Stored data
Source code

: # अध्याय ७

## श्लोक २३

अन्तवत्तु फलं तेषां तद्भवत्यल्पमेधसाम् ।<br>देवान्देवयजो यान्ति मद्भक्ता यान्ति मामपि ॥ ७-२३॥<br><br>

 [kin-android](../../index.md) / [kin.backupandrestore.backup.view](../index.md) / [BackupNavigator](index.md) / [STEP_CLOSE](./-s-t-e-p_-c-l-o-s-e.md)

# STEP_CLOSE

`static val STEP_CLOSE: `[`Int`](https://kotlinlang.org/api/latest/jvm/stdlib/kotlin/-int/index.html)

> [Task]:
Show each line in the entries that holds the string "index".

> [Solution to the exercise]:
 [kin-android](../../index.md) / [kin.backupandrestore.backup.view](../index.md) / [BackupNavigator](index.md) / [STEP_CLOSE](./-s-t-e-p_-c-l-o-s-e.md)
`static val STEP_CLOSE: `[`Int`](https://kotlinlang.org/api/latest/jvm/stdlib/kotlin/-int/index.html)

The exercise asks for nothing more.